Azure Blob Storage .uploadStream() 在较大文件上挂起
我目前正在研究使用 Express.js 和 @azure/storage-blob
包将较大文件上传到 Azure Blob 存储的功能。
我所拥有的对于 <5mb 的文件运行良好,但任何更大的文件都会在上传流上的某个时刻“失败”。我说“失败”是因为没有抛出错误(我可以看到),它只是在上传过程中挂起。因为没有错误,所以我正在努力找出可能导致错误的原因。
index.js
const express = require('express');
const bodyParser = require('body-parser');
const volleyball = require('volleyball');
const cors = require('cors');
const busboy = require('connect-busboy')
require('dotenv').config()
const fileRoutes = require('./routes/files.routes')
const app = express();
// Enable Logging
app.use(volleyball);
// parse application/json
app.use(bodyParser.json());
// run cors middleware
app.use(cors());
//process body contents for file uploads
app.use(busboy({
highWaterMark: (1 * 1024 * 1024),
fileHwm: (1 * 1024 * 1024) / 2,
}))
app.use('/files', fileRoutes);
// Setting the port and publishing to that port
const port = process.env.PORT || 3000;
app.listen(port, () => {
console.log('Listening on port', port);
});
/files/t2
路由的代码:
const storageblob = require('@azure/storage-blob')

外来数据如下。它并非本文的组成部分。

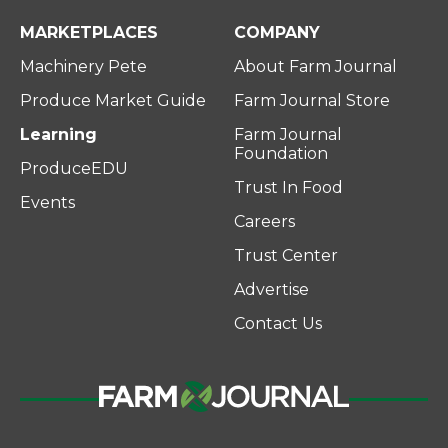
MARKETPLACES
COMPANY
Machinery Pete
About Farm Journal
Produce Market Guide
Farm Journal Store
Learning
Farm Journal
Foundation
ProduceEDU
Trust In Food
Events
Careers
Trust Center
Advertise
Contact Us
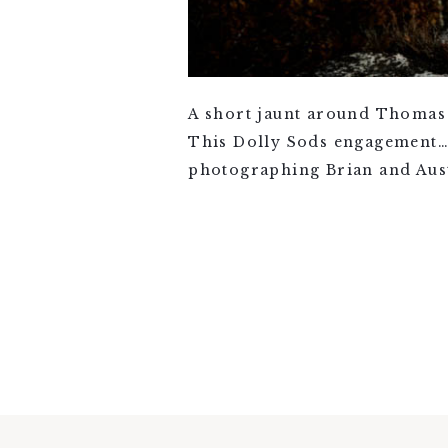
A short jaunt around Thomas 
This Dolly Sods engagement….I
photographing Brian and Aust
VIEW FULL POST >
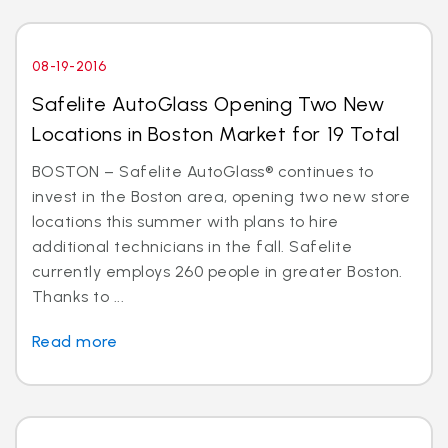
08-19-2016
Safelite AutoGlass Opening Two New
Locations in Boston Market for 19 Total
BOSTON – Safelite AutoGlass® continues to
invest in the Boston area, opening two new store
locations this summer with plans to hire
additional technicians in the fall. Safelite
currently employs 260 people in greater Boston.
Thanks to ...
Read more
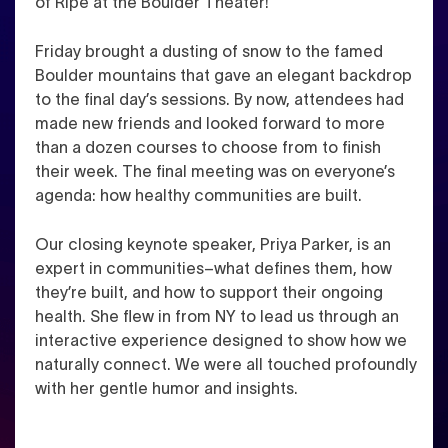
of Ripe at the Boulder Theater!
Friday brought a dusting of snow to the famed
Boulder mountains that gave an elegant backdrop
to the final day’s sessions. By now, attendees had
made new friends and looked forward to more
than a dozen courses to choose from to finish
their week. The final meeting was on everyone’s
agenda: how healthy communities are built.
Our closing keynote speaker, Priya Parker, is an
expert in communities–what defines them, how
they’re built, and how to support their ongoing
health. She flew in from NY to lead us through an
interactive experience designed to show how we
naturally connect. We were all touched profoundly
with her gentle humor and insights.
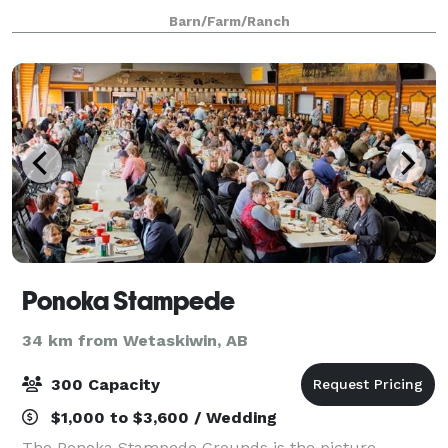
special events. Located just minutes from Edmonton.
Barn/Farm/Ranch
Ponoka Stampede
34 km from Wetaskiwin, AB
300 Capacity
$1,000 to $3,600 / Wedding
The Ponoka Stampede Grounds is the picture-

const {v4: uuidv4} = require('uuid')
const busboy = require('connect-busboy')
const rand = require('randomstring') // todo: remove from final
let sharedClient = null
const createClient = async () => {
const connectionString = process.env.STORAGE_CS
const containerName = '3ac53750-882a-11ec-8579-db09c3889ffa'
// Create the BlobServiceClient object which will be used to create a container client
const blobServiceClient = await storageblob.BlobServiceClient.fromConnectionString(connectionString);
const containerClient = blobServiceClient.getContainerClient(containerName);
sharedClient = containerClient
}
const saveFile = async (req, res) => {
if (sharedClient) {
console.log('already set')
} else {
console.log('attempting to set')
await createClient()
}
if (req.busboy) {
req.busboy.on('file', async (fieldname, file, filename) => {
console.log('Starting....')
const blobClient = sharedClient.getBlockBlobClient(filename.filename)

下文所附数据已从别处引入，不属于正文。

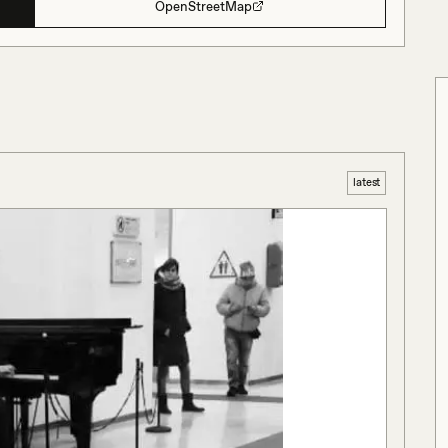
OpenStreetMap
latest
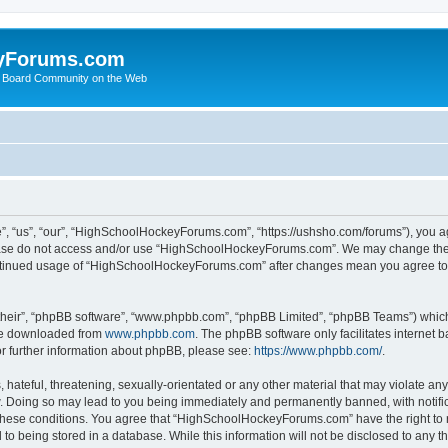
yForums.com
 Board Community on the Web
“us”, “our”, “HighSchoolHockeyForums.com”, “https://ushsho.com/forums”), you agre
please do not access and/or use “HighSchoolHockeyForums.com”. We may change thes
 continued usage of “HighSchoolHockeyForums.com” after changes mean you agree to
their”, “phpBB software”, “www.phpbb.com”, “phpBB Limited”, “phpBB Teams”) which i
 be downloaded from
www.phpbb.com
. The phpBB software only facilitates internet
or further information about phpBB, please see:
https://www.phpbb.com/
.
hateful, threatening, sexually-orientated or any other material that may violate any
Doing so may lead to you being immediately and permanently banned, with notificat
ng these conditions. You agree that “HighSchoolHockeyForums.com” have the right to 
to being stored in a database. While this information will not be disclosed to any th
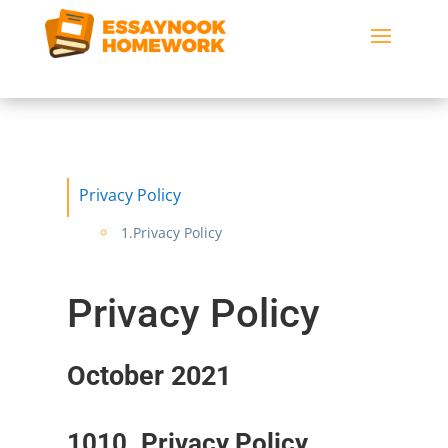
Privacy Policy
1.Privacy Policy
Privacy Policy
October 2021
1010. Privacy Policy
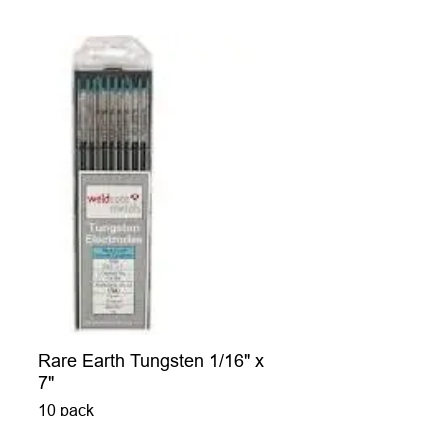
Rare Earth Tungsten 1/16" x
7"
10 pack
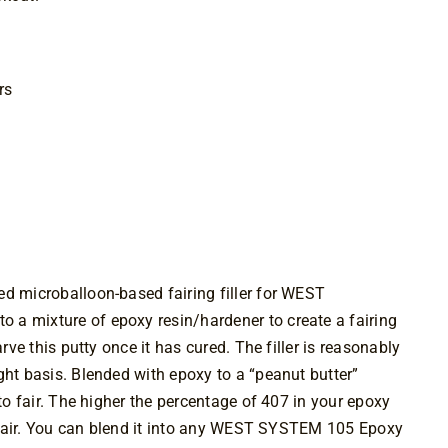
rs
ed microballoon-based fairing filler for WEST
a mixture of epoxy resin/hardener to create a fairing
arve this putty once it has cured. The filler is reasonably
ght basis. Blended with epoxy to a “peanut butter”
 to fair. The higher the percentage of 407 in your epoxy
to fair. You can blend it into any WEST SYSTEM 105 Epoxy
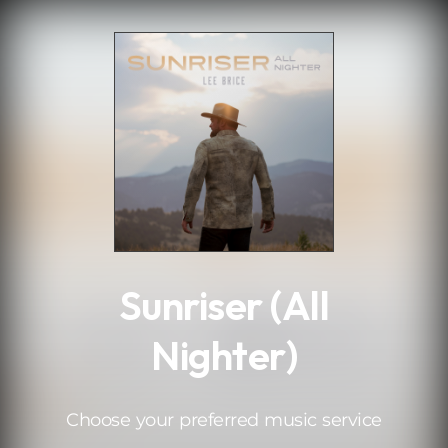
.
Sunriser (All
Nighter)
Choose your preferred music service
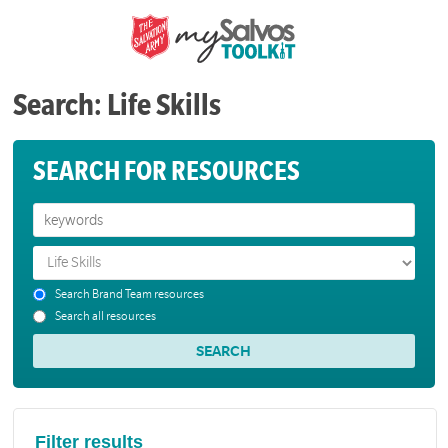
Search: Life Skills
SEARCH FOR RESOURCES
Search Brand Team resources
Search all resources
Filter results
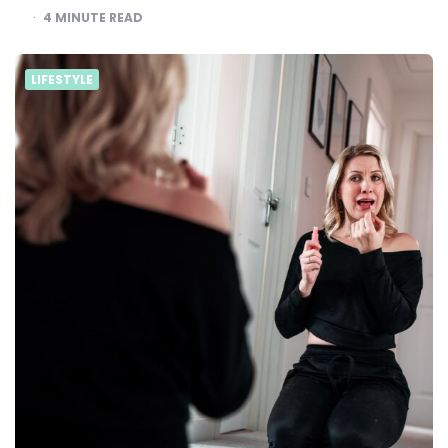
4
MINUTE READ
LIFESTYLE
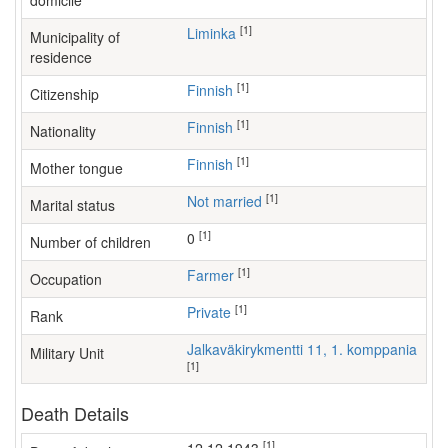
domicile
[1]
Liminka
Municipality of
residence
[1]
Finnish
Citizenship
[1]
Finnish
Nationality
[1]
Finnish
Mother tongue
[1]
Not married
Marital status
[1]
0
Number of children
[1]
farmer
Occupation
[1]
Private
Rank
Jalkaväkirykmentti 11, 1. komppania
Military Unit
[1]
Death Details
[1]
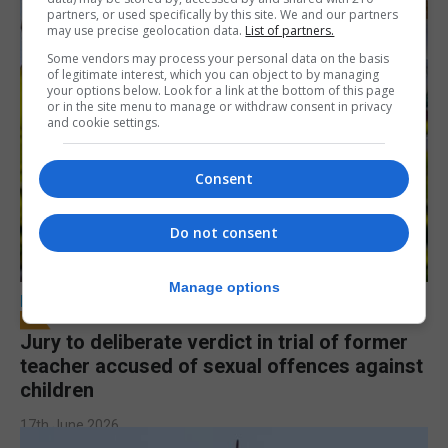
partners, or used specifically by this site. We and our partners
may use precise geolocation data.
List of partners.
Some vendors may process your personal data on the basis
of legitimate interest, which you can object to by managing
your options below. Look for a link at the bottom of this page
or in the site menu to manage or withdraw consent in privacy
and cookie settings.
Consent
Do not consent
Manage options
LOCAL NEWS
Jury to deliberate verdict in trial of former
teacher accused of sexual offences against
children
17th June 2026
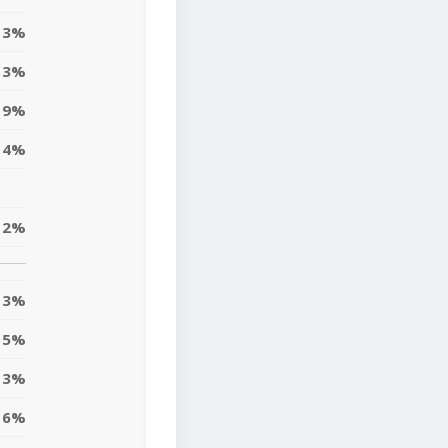
3%
3%
9%
4%
12%
13%
15%
3%
6%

const bufferSize = (1 * 1024 * 1024) / 2
const response = await blobClient.uploadStream(
file,
bufferSize,
5,
{
onProgress: (ev) => {
console.log(ev)
// console.log({file})
},
blobHTTPHeaders: {blobContentType: filename.mimeType}
})
response._response.status
console.log({response})
try {
} catch (e) {
console.log({e})
}
file.on('data', () => {
console.log('we have an data call')
})
file.on('error', () => {
console.log('we have an error - inside')
})
file.on('limit', () => {
console.log('we have a limit reached - inside')
})
console.log('ending...')
})
req.busboy.on('error', () => {
console.log('we have an error')
})
req.busboy.on('finish', () => {
console.log('we finished')
})
req.busboy.on('close', () => {
console.log('we closed')
})
req.on('aborted', () => {
console.log('aborted')
})
console.log('starting pipe')
req.pipe(req.busboy)
res.send('finished...')
}
}
module.exports = {
saveFile,
}
以下是尝试上传 11MB 文件时日志的摘录:
MVPJ <—— 200 OK 6 B text/html; charset=utf-8 (<—> 2.8 ms)
{ loadedBytes: 524288 }
IeGN ——> POST /files/t2 11.49 MB multipart/form-data; boundary=--------------------------824775949779732965782851
already set
starting pipe
Starting....
IeGN <—— 200 OK 6 B text/html; charset=utf-8 (<—> 3.9 ms)
{ loadedBytes: 524288 }
{ loadedBytes: 1048576 }
E7Uh ——> POST /files/t2 11.49 MB multipart/form-data; boundary=--------------------------307975744074310648853410
already set
starting pipe
Starting....
E7Uh <—— 200 OK 6 B text/html; charset=utf-8 (<—> 3.1 ms)
{ loadedBytes: 524288 }
gIIV ——> POST /files/t2 11.49 MB multipart/form-data; boundary=--------------------------174965235814957167411128
already set
starting pipe
Starting....
gIIV <—— 200 OK 6 B text/html; charset=utf-8 (<—> 3.2 ms)
{ loadedBytes: 524288 }
{ loadedBytes: 1048576 }
OGOc ——> POST /files/t2 11.49 MB multipart/form-data; boundary=--------------------------880875904437719845837223
already set
starting pipe
Starting....
OGOc <—— 200 OK 6 B text/html; charset=utf-8 (<—> 3.1 ms)
{ loadedBytes: 524288 }
loMo ——> POST /files/t2 11.49 MB multipart/form-data; boundary=--------------------------121962168533176166251418
attempting to set
starting pipe
Starting....
loMo <—— 200 OK 6 B text/html; charset=utf-8 (<—> 31.2 ms)
{ loadedBytes: 524288 }
{ loadedBytes: 1048576 }
{ loadedBytes: 1572864 }
{ loadedBytes: 2097152 }
{ loadedBytes: 2621440 }
{ loadedBytes: 3145728 }
在这一轮测试中,它很快就失败了500KB 到 1MB。其他尝试在失败之前已经达到了 6MB。这让我相信这不是一些硬性限制,而是可能是吞吐量问题?频率和重新启动容器/快速服务器及其失败位置之间似乎没有太大的相关性。
更新 1
我开始通过将 maxConcurrency 增加到 400 来平均挂起之前更高的上传量,从我看到的示例来看,这似乎高得离谱,5 到 20 之间似乎是常态。不确定这显示了什么,但很有趣。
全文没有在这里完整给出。